BEGIN Material for this exercise

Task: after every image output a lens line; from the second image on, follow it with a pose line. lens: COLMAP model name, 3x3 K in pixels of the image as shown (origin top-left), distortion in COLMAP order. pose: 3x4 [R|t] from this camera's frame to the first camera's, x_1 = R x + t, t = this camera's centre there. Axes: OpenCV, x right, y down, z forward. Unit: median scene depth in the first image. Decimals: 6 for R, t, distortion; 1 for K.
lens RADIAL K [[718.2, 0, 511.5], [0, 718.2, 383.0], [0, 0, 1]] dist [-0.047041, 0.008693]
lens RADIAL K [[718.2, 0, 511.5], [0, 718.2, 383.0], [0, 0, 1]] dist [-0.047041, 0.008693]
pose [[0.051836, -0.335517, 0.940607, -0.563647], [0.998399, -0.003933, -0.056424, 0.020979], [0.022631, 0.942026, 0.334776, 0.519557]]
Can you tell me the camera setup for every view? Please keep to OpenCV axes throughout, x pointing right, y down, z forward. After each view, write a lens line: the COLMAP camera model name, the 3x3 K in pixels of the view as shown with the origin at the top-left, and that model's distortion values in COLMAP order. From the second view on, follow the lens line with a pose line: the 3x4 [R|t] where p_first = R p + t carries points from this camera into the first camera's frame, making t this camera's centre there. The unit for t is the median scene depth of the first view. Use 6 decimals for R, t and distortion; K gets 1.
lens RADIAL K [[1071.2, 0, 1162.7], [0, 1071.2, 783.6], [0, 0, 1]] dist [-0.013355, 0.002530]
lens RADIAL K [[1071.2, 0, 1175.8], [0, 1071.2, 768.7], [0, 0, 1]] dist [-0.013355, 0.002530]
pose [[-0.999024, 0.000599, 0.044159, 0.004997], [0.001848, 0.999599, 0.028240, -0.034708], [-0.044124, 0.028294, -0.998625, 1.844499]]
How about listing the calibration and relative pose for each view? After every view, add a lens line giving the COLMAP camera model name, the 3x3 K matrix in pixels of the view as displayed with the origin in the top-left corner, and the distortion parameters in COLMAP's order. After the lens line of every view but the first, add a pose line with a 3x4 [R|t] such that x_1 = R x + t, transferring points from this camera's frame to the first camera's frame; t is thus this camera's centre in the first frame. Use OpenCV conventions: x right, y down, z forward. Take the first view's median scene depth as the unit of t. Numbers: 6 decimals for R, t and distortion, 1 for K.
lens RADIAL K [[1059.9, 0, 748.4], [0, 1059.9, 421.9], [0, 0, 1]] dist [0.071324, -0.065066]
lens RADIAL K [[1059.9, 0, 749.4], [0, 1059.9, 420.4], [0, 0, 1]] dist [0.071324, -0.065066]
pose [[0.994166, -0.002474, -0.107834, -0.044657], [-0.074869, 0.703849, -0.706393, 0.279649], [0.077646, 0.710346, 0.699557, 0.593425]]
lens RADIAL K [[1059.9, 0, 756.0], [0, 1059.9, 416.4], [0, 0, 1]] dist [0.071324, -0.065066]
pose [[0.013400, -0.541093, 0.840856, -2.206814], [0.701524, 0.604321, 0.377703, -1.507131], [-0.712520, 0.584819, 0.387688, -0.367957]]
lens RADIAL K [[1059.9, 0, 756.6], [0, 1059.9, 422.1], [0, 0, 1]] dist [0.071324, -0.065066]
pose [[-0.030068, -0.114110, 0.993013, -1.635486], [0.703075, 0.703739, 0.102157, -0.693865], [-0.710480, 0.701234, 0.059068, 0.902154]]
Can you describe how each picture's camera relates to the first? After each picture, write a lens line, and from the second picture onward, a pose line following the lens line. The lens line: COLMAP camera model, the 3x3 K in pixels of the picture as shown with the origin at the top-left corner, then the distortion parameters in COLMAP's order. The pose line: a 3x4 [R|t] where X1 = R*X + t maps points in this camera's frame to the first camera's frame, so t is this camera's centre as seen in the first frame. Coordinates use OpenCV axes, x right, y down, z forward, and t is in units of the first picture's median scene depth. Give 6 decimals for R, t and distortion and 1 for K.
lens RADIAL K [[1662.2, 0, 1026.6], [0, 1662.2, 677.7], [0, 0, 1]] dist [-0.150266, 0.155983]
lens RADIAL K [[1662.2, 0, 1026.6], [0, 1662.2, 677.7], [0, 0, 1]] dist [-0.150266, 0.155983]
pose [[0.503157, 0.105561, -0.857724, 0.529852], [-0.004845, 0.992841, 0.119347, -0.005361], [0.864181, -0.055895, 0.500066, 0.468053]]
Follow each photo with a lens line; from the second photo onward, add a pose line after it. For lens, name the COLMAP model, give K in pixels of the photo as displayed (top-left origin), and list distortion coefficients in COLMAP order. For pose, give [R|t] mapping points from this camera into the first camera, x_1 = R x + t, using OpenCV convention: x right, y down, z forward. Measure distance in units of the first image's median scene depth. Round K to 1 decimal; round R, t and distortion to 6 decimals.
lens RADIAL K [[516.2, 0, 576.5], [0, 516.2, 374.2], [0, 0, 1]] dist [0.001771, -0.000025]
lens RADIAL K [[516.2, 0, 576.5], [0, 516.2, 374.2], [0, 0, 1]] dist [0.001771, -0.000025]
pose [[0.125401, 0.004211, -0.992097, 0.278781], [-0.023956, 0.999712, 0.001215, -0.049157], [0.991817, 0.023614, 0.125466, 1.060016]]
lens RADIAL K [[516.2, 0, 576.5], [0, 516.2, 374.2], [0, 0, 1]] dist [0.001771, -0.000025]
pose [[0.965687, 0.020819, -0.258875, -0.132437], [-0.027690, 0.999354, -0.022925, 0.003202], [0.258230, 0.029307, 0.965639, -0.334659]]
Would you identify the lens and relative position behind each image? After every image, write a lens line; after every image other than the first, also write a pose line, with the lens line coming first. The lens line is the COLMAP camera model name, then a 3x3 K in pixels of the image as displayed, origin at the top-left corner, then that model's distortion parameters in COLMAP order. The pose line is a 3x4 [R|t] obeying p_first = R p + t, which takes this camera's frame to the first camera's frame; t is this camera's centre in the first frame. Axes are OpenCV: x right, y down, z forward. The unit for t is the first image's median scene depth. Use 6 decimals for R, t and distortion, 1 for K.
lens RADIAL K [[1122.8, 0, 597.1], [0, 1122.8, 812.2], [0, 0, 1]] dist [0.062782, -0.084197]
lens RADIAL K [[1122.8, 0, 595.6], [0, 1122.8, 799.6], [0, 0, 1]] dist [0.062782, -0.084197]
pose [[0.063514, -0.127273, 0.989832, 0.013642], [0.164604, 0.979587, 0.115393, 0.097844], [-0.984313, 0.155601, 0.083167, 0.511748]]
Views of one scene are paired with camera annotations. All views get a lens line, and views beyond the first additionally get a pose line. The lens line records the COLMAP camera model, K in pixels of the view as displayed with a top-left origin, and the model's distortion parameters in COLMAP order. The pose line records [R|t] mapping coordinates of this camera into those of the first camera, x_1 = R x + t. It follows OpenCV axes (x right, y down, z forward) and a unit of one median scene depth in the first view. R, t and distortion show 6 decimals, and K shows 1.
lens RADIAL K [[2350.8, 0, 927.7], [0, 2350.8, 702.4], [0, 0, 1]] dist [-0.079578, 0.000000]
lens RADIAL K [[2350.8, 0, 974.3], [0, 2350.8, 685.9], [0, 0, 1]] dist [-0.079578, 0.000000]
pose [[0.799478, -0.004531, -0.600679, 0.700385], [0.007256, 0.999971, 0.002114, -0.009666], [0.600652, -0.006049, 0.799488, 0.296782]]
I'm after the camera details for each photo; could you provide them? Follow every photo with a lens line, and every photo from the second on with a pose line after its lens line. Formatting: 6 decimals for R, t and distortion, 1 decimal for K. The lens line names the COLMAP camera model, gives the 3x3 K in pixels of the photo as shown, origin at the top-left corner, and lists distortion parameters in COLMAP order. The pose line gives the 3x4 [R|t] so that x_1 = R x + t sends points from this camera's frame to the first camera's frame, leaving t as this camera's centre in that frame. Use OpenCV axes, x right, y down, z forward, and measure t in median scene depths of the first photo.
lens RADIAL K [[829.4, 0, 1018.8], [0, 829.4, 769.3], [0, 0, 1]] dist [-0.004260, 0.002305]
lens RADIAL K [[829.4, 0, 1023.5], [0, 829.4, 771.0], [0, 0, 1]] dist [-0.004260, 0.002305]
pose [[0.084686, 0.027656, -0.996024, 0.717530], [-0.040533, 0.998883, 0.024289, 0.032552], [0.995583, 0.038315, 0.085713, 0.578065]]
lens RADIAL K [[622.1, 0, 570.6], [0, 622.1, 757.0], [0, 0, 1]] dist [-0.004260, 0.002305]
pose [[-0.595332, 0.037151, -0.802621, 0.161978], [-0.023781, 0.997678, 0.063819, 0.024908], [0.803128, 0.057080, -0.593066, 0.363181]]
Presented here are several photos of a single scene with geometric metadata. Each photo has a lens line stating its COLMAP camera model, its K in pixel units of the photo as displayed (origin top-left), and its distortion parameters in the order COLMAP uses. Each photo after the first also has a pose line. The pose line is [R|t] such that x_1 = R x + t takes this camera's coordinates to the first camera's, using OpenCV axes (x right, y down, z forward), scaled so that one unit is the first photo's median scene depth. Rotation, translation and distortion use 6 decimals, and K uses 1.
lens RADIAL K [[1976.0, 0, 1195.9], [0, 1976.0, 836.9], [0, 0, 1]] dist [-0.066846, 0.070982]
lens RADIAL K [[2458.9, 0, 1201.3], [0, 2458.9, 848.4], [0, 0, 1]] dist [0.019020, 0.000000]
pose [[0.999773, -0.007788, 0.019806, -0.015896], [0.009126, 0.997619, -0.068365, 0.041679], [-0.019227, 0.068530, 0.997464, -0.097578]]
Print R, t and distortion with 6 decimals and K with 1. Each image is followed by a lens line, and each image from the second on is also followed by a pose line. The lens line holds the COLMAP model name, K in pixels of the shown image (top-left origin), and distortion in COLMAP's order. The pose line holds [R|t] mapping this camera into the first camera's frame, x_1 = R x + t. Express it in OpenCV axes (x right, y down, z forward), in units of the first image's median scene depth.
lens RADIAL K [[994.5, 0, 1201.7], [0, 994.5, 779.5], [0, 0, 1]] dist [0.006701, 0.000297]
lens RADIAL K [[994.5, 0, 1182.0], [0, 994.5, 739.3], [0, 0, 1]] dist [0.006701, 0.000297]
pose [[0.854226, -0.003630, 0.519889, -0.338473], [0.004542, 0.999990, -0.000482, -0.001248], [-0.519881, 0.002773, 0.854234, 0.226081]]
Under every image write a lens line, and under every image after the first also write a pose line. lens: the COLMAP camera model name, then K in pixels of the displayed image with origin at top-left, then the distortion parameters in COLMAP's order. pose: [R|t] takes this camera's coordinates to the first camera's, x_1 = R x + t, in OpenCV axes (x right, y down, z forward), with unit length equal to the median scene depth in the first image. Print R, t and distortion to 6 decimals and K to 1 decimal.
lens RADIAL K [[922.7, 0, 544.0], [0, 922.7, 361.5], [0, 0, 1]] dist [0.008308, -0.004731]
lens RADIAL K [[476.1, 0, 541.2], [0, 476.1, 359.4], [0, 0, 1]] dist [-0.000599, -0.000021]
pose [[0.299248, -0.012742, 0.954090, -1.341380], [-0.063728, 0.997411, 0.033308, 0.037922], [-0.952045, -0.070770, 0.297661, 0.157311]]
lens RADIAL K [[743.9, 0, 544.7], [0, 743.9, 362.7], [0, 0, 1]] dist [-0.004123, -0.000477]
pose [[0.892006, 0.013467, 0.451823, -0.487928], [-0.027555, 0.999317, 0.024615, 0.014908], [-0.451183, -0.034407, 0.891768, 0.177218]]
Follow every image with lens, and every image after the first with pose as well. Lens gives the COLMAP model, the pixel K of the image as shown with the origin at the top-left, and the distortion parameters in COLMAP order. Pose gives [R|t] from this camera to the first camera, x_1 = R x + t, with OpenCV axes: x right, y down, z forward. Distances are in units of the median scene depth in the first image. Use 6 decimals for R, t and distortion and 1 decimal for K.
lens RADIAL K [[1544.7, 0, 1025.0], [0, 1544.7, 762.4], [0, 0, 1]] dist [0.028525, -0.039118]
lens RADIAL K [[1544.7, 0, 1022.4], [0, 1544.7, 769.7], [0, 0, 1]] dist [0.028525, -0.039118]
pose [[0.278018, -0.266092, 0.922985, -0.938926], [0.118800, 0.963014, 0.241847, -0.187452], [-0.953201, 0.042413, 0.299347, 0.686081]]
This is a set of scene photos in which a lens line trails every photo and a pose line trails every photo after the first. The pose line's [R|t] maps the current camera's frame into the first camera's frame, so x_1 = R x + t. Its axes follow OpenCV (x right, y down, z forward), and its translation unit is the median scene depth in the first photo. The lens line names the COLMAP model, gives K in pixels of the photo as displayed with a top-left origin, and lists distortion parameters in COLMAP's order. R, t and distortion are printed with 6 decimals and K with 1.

END Material for this exercise

* **Work required**
All lines from the one with "Follow every image" to the end of the records must be set down exactly. Skip every line before it.

* **Answer to this problem**
Follow every image with lens, and every image after the first with pose as well. Lens gives the COLMAP model, the pixel K of the image as shown with the origin at the top-left, and the distortion parameters in COLMAP order. Pose gives [R|t] from this camera to the first camera, x_1 = R x + t, with OpenCV axes: x right, y down, z forward. Distances are in units of the median scene depth in the first image. Use 6 decimals for R, t and distortion and 1 decimal for K.
lens RADIAL K [[1544.7, 0, 1025.0], [0, 1544.7, 762.4], [0, 0, 1]] dist [0.028525, -0.039118]
lens RADIAL K [[1544.7, 0, 1022.4], [0, 1544.7, 769.7], [0, 0, 1]] dist [0.028525, -0.039118]
pose [[0.278018, -0.266092, 0.922985, -0.938926], [0.118800, 0.963014, 0.241847, -0.187452], [-0.953201, 0.042413, 0.299347, 0.686081]]
This is a set of scene photos in which a lens line trails every photo and a pose line trails every photo after the first. The pose line's [R|t] maps the current camera's frame into the first camera's frame, so x_1 = R x + t. Its axes follow OpenCV (x right, y down, z forward), and its translation unit is the median scene depth in the first photo. The lens line names the COLMAP model, gives K in pixels of the photo as displayed with a top-left origin, and lists distortion parameters in COLMAP's order. R, t and distortion are printed with 6 decimals and K with 1.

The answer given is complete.